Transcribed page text
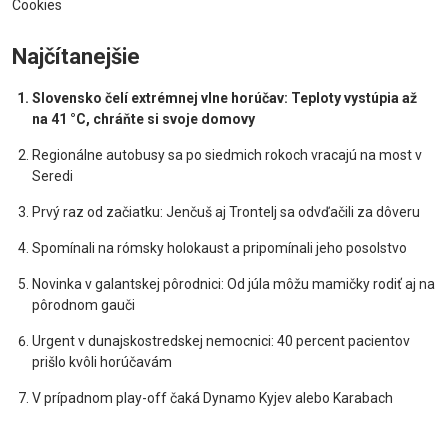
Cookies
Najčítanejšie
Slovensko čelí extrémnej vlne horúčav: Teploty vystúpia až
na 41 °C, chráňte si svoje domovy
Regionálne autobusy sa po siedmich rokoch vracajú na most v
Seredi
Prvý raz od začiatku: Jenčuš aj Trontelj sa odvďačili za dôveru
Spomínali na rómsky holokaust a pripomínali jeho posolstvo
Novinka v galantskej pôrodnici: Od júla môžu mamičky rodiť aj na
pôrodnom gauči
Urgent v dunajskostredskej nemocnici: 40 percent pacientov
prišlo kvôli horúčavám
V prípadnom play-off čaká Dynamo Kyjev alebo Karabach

What you will do ->
Rewrite the lines above with "kresle" substituted for "gauči", leaving everything else unchanged and omitting the pictures.

Response to this task ->
Cookies
Najčítanejšie
Slovensko čelí extrémnej vlne horúčav: Teploty vystúpia až
na 41 °C, chráňte si svoje domovy
Regionálne autobusy sa po siedmich rokoch vracajú na most v
Seredi
Prvý raz od začiatku: Jenčuš aj Trontelj sa odvďačili za dôveru
Spomínali na rómsky holokaust a pripomínali jeho posolstvo
Novinka v galantskej pôrodnici: Od júla môžu mamičky rodiť aj na
pôrodnom kresle
Urgent v dunajskostredskej nemocnici: 40 percent pacientov
prišlo kvôli horúčavám
V prípadnom play-off čaká Dynamo Kyjev alebo Karabach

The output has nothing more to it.